Scientific reports, vol.15, no.1, pp.11682, 2025 (SCI-Expanded)

Publication Type: Article / Article
Volume: 15 Issue: 1
Publication Date: 2025
Doi Number: 10.1038/s41598-025-94691-x
Journal Name: Scientific reports
Journal Indexes: Science Citation Index Expanded (SCI-EXPANDED), Scopus, Academic Search Premier, BIOSIS, Chemical Abstracts Core, MEDLINE, Veterinary Science Database, Directory of Open Access Journals
Page Numbers: pp.11682
Keywords: Genetics, Familial multiple sclerosis, Blood-brain barrier, Whole exome sequencing
Erciyes University Affiliated: Yes

Abstract

Multiple sclerosis (MS) is characterized as an immune-mediated central nervous system disease marked by chronic inflammation, demyelination, and progressive neurodegeneration. In this study, we evaluated the contribution of low-frequency and rare genetic variants to MS susceptibility within one of the largest family-based MS cohorts to date, comprising 215 individuals from 59 Turkish multiplex MS families. Whole exome sequencing was conducted on all samples including affected and unaffected members, followed by investigation of the effect of well-established human leukocyte antigen loci for MS on the elevated MS risk observed in our families. Subsequently, a gene-based burden analysis was performed on candidate genes identified through both our segregation analysis and existing literature. To prioritize the genes and pathways that are potentially associated with MS, a segregation-based analysis of the variants was conducted and complemented by gene-based pathway enrichment analysis. Our results highlighted the significance of the extracellular matrix in MS pathogenesis, as we identified laminin-related genes including LAMA5 and LAMB1 from both the segregation analysis and gene-based burden test. Hemidesmosome assembly emerged as a key pathway in our analysis, primarily driven by the identification of DST and PLEC as significant genes in the gene-based segregation analysis.

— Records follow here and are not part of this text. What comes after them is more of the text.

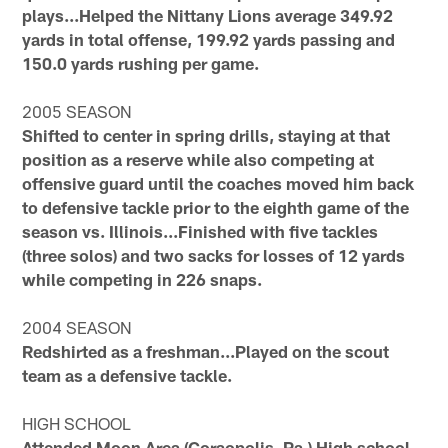
plays...Helped the Nittany Lions average 349.92
yards in total offense, 199.92 yards passing and
150.0 yards rushing per game.
2005 SEASON
Shifted to center in spring drills, staying at that
position as a reserve while also competing at
offensive guard until the coaches moved him back
to defensive tackle prior to the eighth game of the
season vs. Illinois...Finished with five tackles
(three solos) and two sacks for losses of 12 yards
while competing in 226 snaps.
2004 SEASON
Redshirted as a freshman...Played on the scout
team as a defensive tackle.
HIGH SCHOOL
Attended Moon Area (Coraopolis, Pa.) High school,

Finally, we identified two rare coding variants passing our allele frequency and deleteriousness score-based filters, rs41266745 (C> T) in the CD109 gene with CADD phred score 24 and rs143093165 (T> G) in the ITPR1 gene with CADD phred score 22 and LOEUF 0.325, segregating within more than one family. Overall, this is one of the first and largest family-based MS studies from Turkey that features a unique cohort from an admixed population that enabled the detection of novel low-frequency and rare variants associated with MS. The findings from this study offer valuable insights that could guide future research aimed at further exploring and understanding the factors contributing to MS risk.